You may not believe this. I can barely believe myself that this is happening in 2017. Despite efforts by NGOs and women’s health activists, the second year MBBS students still have a textbook, Dr AC Mohanty's Legal Medicine by Dr Mahapatra and Dr Kulkarni with a lovely chart explaining the difference between the female external genitals of a virgin and a deflorate ( yes that is what they call a woman who has had sex). This amazing chart tells medical students that the labia majora is thick and firm in a virgin but thin, flat and soft in a deflorate girl/ woman. That the clitoris is small vs enlarged (compared to what?), breasts are hemispherical firm with small nipples while in the deflorate woman they are flabby, pendulous and larger nipples. Such is the nature of facts.
When students are being taught such medical ‘facts’ without any potential for dialogue/ debate let alone dissent, and in an environment where there is simply no conversation on gender, patriarchy, discrimination, sexuality or any of the social-cultural determinants of health, what really do we expect from them when they graduate and begin work as doctors ?
Doctors can also be victims of an indifferent and sometimes hostile system. The system rewards those who can work within it. This is why in the recent case of the encephalitis deaths, the doctor who ran from pillar to post to obtain more oxygen cylinders and used his own money to buy ore, is already being called a ‘good Samaritan’ in inverted commas and has been sacked. This is why the doctor who performed 83 tubal ligations in 3 hours during a sterilization camp in Chattisgarh was awarded by the State earlier for having fulfilled huge targets in earlier settings. 13 women died in that camp. Some of them were as young as 26 and had already had 3 children.
Then there is the question of recognizing that gender issues affect women doctors and the entire system too.

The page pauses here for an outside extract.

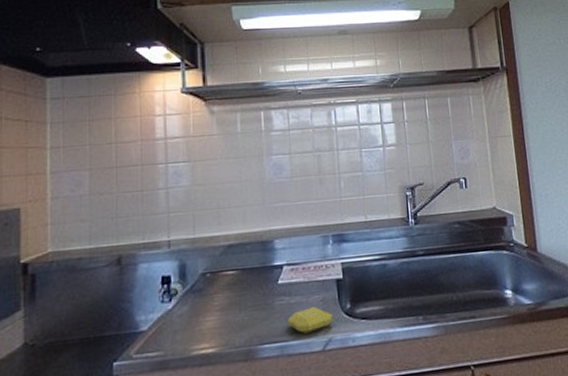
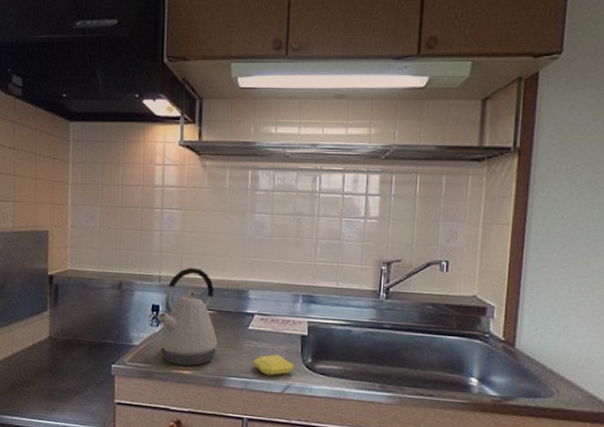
kettle: none [168,224,245,345] -> present [157,267,218,366]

More young women are entering medical colleges now than ever before but is there genuine equality? For post graduate specialization, how many female doctors choose or are able to practise in fields which are seen as higher demand and also higher paying? According to an article in the Journal of American College of Cardiology “ Women seeking a career in cardiology face deterrents, including the “impairments to family planning, poor work-life balance, and perceived radiation risks, ” Even if they do, how many can continue on the same trajectory as their male colleagues? How many are in full time attachments vs on calls all the time? How many work part time after they have kids? How many take days off when the children are sick? As compared to not even a single guy who has taken a back seat and works part time because he has children who come home at 3 pm and he needs to be there for their homework and general child care? These are larger systemic issues which play out in individual lives. But this is what eventually results in a situation like this in India where 51% of the medical college admissions are girls but they eventually make up only 17% of the practising doctors!
We are never taught to see if there is any similarities in the way gender plays out in our lives and that of our patients.
It seems that things are improving somewhat. For instance in one teaching hospital in Mumbai at least, I hear, a department of medical humanities is being set up.  But, if we want sensitive doctors we need a more holistic approach to teaching the art of healing and not just the techniques of diagnosis and treatment, we need to invest in systems across the country in every medical college where such learning and dialogue can happen.
Dr Anamika Pradhan is a practising specialist in Mumbai who has studied at one of the medical colleges in the city and feels strongly about the need to produce more humane and thoughtful doctors who can be agents of change in society.